*** TEXT PROVIDED ***
Modern applications aren't monolithic anymore and have to smoothly integrate with the rest of the enterprise information system. Which means interacting with existing systems (and platforms and applications), and designing with a future reuse of the new business or technical modules in mind.
Main concepts of SOA are:
Reuse and composition, enabling to share modules between applications and inter-application interchanges.
Permanence, which implies supporting current and future technologies.
Flexibility, since every application lives, has a precise life cycle, can be enriched with new modules and has to answer new business needs.
Openness and interoperability in order to share modules between platforms and environments.
Distribution, so that modules can be remotely accessed and so that they can be centralized
Performance, especially scalability.
This document will focus on defining the main criteria that will ease the transition of applications on those axes.
Of course, you may not be interested in all of those objectives. Those theoretical rules have to be adapted or forgotten if they have no added value in your case. For example, we'll sometimes have to optimize applications in one specific platform (.NET, J2EE...) and sacrifice the independence to gain performance.
Multi-tier architectures are now pretty well accepted and implemented in applications. They lie at the heart of our preoccupations while considering SOA and its impact on logical and physical layers of our applications. Our first schema will quickly remind us of classical three tier architectures:
Interactions between the layers in a 3-tiered architecture
In order to take all the advantages of such an architecture, some aspects have to be respected. Those aspects have to do with interactions between the layers and with the design of each layer.
In order to maximize flexibility and reuse, layers have to be de-coupled one from another.
The communication between layers depends on the physical architecture of the application. When layers are located on remote machines, .NET Remoting or WebServices can be implemented. When all the layers sit on the same machine, performance can be optimized by making the layers call one another directly in memory.
Anyway, the different layers will have to exchange data, not object references (so that data can be grouped and round-trips can be reduced between the layers).
Then, two rules apply:
Data objects must be serializable into binary or text streams.
Data objects must be decoupled from their original data sources. A data object can be stored in many ways in many containers, hence it is important not to directly include the mapping code in the data objects themselves.
We'll come back on those data transfer objects later.
A data access layer is responsible for interacting with databases by executing selection or modification queries.
*** STUDY MATERIAL ***
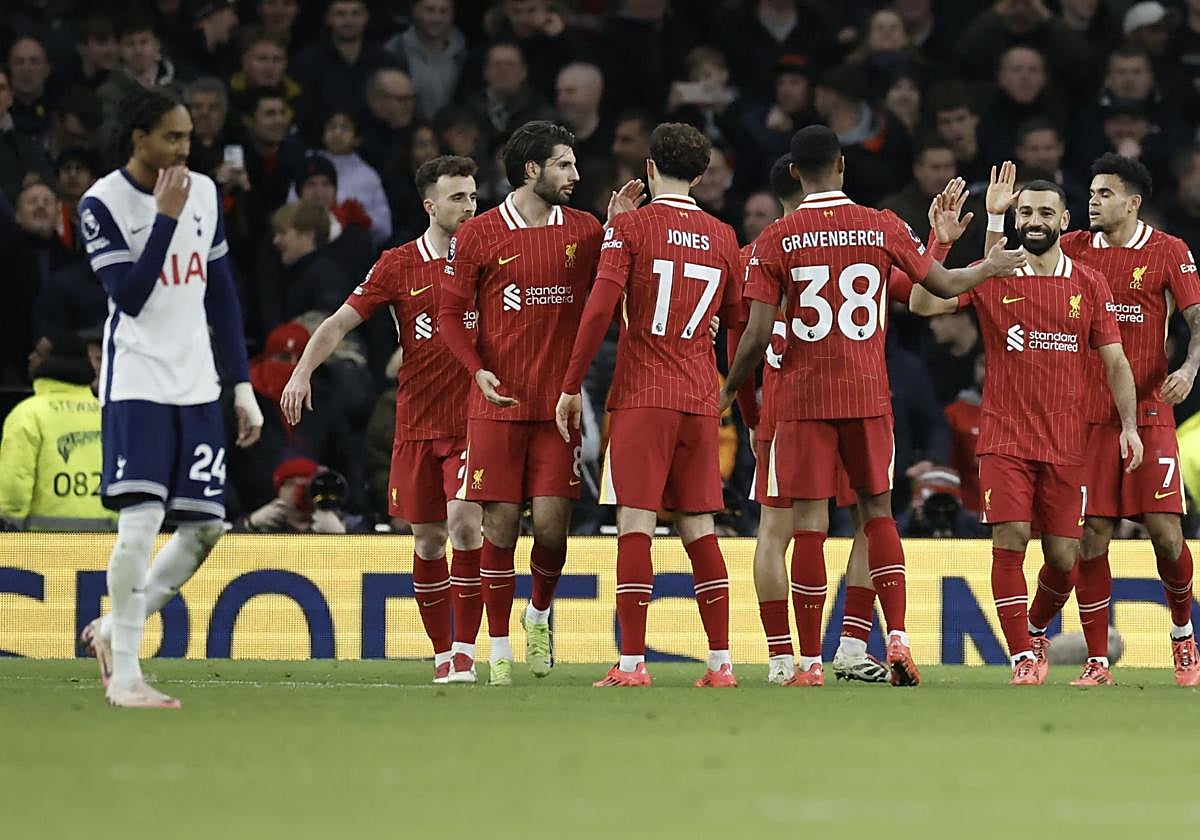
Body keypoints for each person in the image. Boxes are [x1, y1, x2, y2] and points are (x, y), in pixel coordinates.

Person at [720, 125, 1027, 687]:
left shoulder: (770, 243)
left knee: (800, 527)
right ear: (842, 164)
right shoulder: (880, 225)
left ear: (795, 173)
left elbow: (753, 334)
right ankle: (895, 635)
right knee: (877, 513)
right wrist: (985, 263)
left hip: (798, 401)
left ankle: (803, 661)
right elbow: (939, 291)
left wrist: (732, 397)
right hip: (865, 395)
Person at [76, 89, 263, 708]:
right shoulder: (101, 203)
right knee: (140, 523)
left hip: (197, 383)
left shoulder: (203, 192)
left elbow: (221, 294)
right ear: (139, 138)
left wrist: (241, 385)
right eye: (172, 137)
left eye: (188, 137)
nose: (185, 148)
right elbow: (128, 297)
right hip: (137, 381)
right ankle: (127, 673)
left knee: (206, 527)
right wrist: (163, 218)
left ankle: (110, 630)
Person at [436, 121, 641, 686]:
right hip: (497, 405)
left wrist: (619, 229)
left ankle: (539, 614)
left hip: (558, 408)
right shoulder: (479, 233)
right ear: (532, 170)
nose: (575, 174)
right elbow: (449, 315)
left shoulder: (585, 229)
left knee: (552, 529)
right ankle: (499, 648)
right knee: (499, 528)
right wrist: (476, 370)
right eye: (563, 164)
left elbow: (620, 278)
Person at [281, 155, 486, 684]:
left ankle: (466, 652)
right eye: (458, 197)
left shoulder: (489, 257)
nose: (469, 206)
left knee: (466, 526)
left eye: (472, 196)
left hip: (474, 420)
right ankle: (443, 654)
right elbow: (338, 323)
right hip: (416, 421)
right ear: (430, 205)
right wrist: (302, 372)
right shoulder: (397, 264)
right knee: (428, 541)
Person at [998, 155, 1200, 687]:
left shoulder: (1168, 251)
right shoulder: (1073, 249)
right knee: (1089, 540)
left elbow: (1196, 318)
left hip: (1149, 410)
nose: (1093, 201)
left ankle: (1183, 635)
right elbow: (1010, 268)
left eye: (1104, 194)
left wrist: (1189, 367)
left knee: (1166, 534)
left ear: (1133, 203)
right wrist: (998, 219)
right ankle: (1093, 659)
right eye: (1089, 193)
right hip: (1083, 418)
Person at [555, 122, 742, 688]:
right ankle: (721, 663)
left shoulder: (631, 227)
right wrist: (737, 394)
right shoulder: (724, 235)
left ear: (650, 167)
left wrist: (570, 383)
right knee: (700, 526)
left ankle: (633, 662)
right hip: (700, 396)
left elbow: (598, 311)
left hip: (643, 396)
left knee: (634, 523)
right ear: (701, 176)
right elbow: (737, 323)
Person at [973, 163, 1141, 685]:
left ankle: (1034, 630)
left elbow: (1115, 361)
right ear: (1015, 219)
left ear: (1065, 220)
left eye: (1045, 212)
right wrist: (963, 233)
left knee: (1066, 559)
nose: (1035, 221)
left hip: (1067, 442)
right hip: (1004, 436)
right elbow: (923, 301)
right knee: (1011, 537)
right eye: (1025, 212)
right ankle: (1022, 658)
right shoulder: (997, 273)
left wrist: (1130, 426)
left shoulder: (1089, 283)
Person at [0, 330, 115, 531]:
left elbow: (14, 484)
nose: (30, 357)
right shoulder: (108, 414)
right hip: (107, 542)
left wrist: (8, 526)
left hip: (44, 545)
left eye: (38, 353)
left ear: (51, 361)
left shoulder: (28, 414)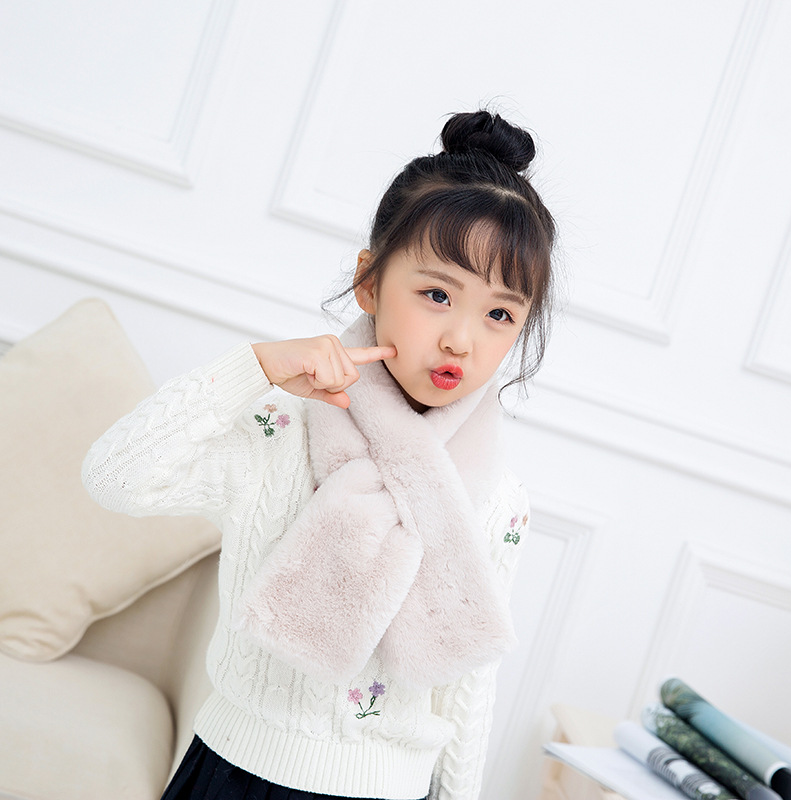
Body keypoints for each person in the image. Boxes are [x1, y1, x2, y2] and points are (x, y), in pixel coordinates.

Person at [82, 109, 556, 800]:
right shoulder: (281, 429)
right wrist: (254, 368)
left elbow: (467, 686)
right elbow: (115, 477)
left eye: (500, 315)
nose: (462, 339)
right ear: (369, 283)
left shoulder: (497, 498)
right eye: (436, 294)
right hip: (234, 776)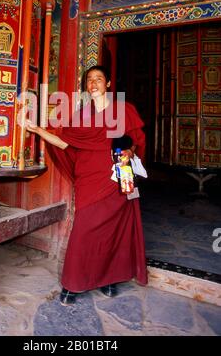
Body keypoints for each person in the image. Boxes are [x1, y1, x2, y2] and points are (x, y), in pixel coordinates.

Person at [25, 65, 148, 305]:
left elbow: (135, 142)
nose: (93, 83)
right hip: (89, 181)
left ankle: (109, 279)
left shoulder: (123, 110)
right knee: (84, 230)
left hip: (117, 179)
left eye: (99, 79)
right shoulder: (82, 117)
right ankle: (73, 283)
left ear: (109, 84)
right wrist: (38, 130)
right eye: (89, 79)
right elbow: (64, 144)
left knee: (115, 231)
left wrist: (128, 152)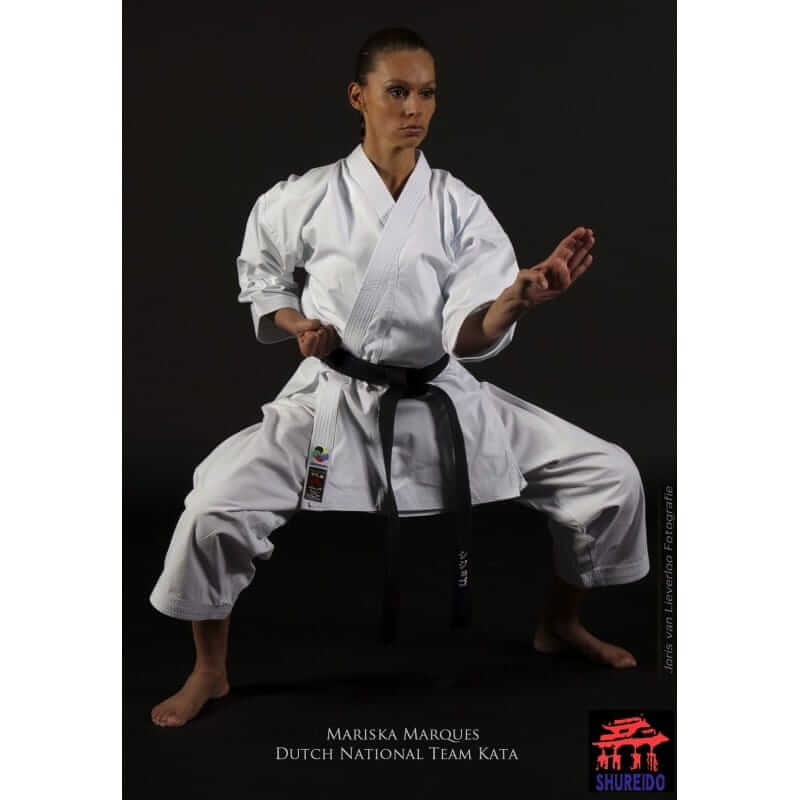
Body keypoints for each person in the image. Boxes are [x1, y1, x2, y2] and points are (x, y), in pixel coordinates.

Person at [149, 27, 649, 728]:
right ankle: (210, 669)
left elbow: (469, 328)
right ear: (359, 98)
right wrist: (299, 326)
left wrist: (516, 299)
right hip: (336, 402)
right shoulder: (307, 196)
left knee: (611, 475)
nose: (415, 108)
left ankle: (561, 623)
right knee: (214, 507)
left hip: (442, 399)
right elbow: (263, 277)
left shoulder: (458, 205)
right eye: (398, 91)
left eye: (428, 93)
***
YOUR TASKS:
a. According to the text on service-oriented architecture, what can be implemented when layers are located on remote machines?
b. Write out the passage of the text on service-oriented architecture between "Flexibility, since every" and "platforms and environments.", inclusive.
The rows have no role in this.

LIST OF ANSWERS:
a. .NET Remoting or WebServices can be implemented.

b.
Flexibility, since every application lives, has a precise life cycle, can be enriched with new modules and has to answer new business needs.
Openness and interoperability in order to share modules between platforms and environments.